上一篇文章讲到了神经网络分类边界的一些问题。这次再来探讨一下,对于非线性数据,神经网络的分类边界能够达到什么效果。已证明:只需一个包含足够多神经元的隐层,多层前馈网络就能以任意精度逼近任意复杂度的连续函数。
为了便于画出分类边界,这里采用Feature只有2维的二分类数据。简单起见,就采用sinx来随机生成数据好了。[微笑]
用sinx随机生成500个数据,根据数据在曲线的两端将其分成两个类别,数据分布图如下:
注意:图中红色的线是真实的曲线
![](http://latex.codecogs.com/png.latex?$$y=sin (x) $$)
【吐槽一下,这个markdown编辑器里面怎么在文本中插入短公式 [忧桑] 】
仍然采用TensorFlow来实现一个简单的3层神经网络,将隐藏结点个数设置为20,随着网络参数的更新分类边界的变化如下:
第10000轮 第30000轮 第50000轮
随着迭代次数的增加,曲线的拟合越来越接近真实边界。
将隐藏层个数设置为500,第50000轮的结果如下:
似乎跟上面的图没有太大的区别。然而,太复杂的结构可能就会引起over-fitting等问题,而且上面隐层结点个数从20变到500后,训练时间明显有所增加。相同的配置下迭代50000次,2个隐层结点耗时26秒,20个隐层结点耗时32秒,而500个隐层结点耗时250秒。
TensorFlow训练code
import numpy as np
import tensorflow as tf
# Parameters
learning_rate = 0.1
batch_size = 100
display_step = 1
#model_path = "/home/lei/TensorFlow-Examples-master/examples/4_Utils/model.ckpt"
# Network Parameters
n_hidden_1 = 500 # 1st layer number of features
n_input = 2 # MNIST data input (img shape: 28*28)

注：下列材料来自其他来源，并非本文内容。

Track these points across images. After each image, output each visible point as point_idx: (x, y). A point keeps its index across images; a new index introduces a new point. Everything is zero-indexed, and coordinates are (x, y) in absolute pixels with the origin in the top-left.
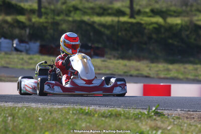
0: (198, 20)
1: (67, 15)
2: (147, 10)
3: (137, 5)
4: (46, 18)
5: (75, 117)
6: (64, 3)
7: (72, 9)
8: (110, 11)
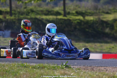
0: (103, 18)
1: (27, 15)
2: (74, 12)
3: (68, 9)
4: (15, 16)
5: (18, 69)
6: (25, 8)
7: (30, 11)
8: (52, 13)
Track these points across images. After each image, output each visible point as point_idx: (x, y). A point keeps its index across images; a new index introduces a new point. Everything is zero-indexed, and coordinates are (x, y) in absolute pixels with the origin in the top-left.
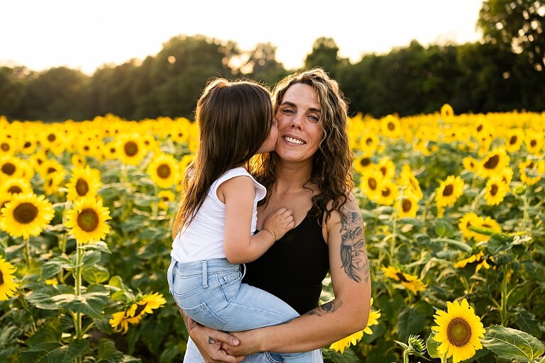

n_classes = 2 # MNIST total classes (0-9 digits)
# tf Graph input
xs = tf.placeholder("float", [None, n_input])
ys = tf.placeholder("float", [None, n_classes])
# Create model
def multilayer_perceptron(x, weights, biases):
# Hidden layer with RELU activation
layer_1 = tf.add(tf.matmul(x, weights['h1']), biases['b1'])
layer_1 = tf.sigmoid(layer_1)
# Output layer with linear activation
out_layer = tf.add(tf.matmul(layer_1, weights['out']), biases['out'])
out_layer = tf.sigmoid(out_layer)
return out_layer
# Store layers weight & bias
weights = {
'h1': tf.Variable(tf.random_normal([n_input, n_hidden_1])),
'out': tf.Variable(tf.random_normal([n_hidden_1, n_classes]))
}
biases = {
'b1': tf.Variable(tf.random_normal([n_hidden_1])),
'out': tf.Variable(tf.random_normal([n_classes]))
}
# Construct model
prediction = multilayer_perceptron(xs, weights, biases)
# x_data = np.array([[0,0],[1,0],[1,1],[0,2],[2,2]])
# y_data = np.array([[1, 0],[0, 1],[0, 1],[0, 1],[0,1]])
x_data=np.loadtxt('data-sinx-x.txt')
y_data=np.loadtxt('data-sinx-y.txt')
# x_data = np.linspace(-1,1,300)[:, np.newaxis]
# noise = np.random.normal(0, 0.05, x_data.shape)
# y_data = np.square(x_data) - 0.5 + noise
# 4.定义 loss 表达式
# the error between prediciton and real data
loss = tf.reduce_mean(tf.reduce_sum(tf.square(ys - prediction),
reduction_indices=[1]))
# 5.选择 optimizer 使 loss 达到最小
# 这一行定义了用什么方式去减少 loss,学习率是 0.1
train_step = tf.train.GradientDescentOptimizer(0.5).minimize(loss)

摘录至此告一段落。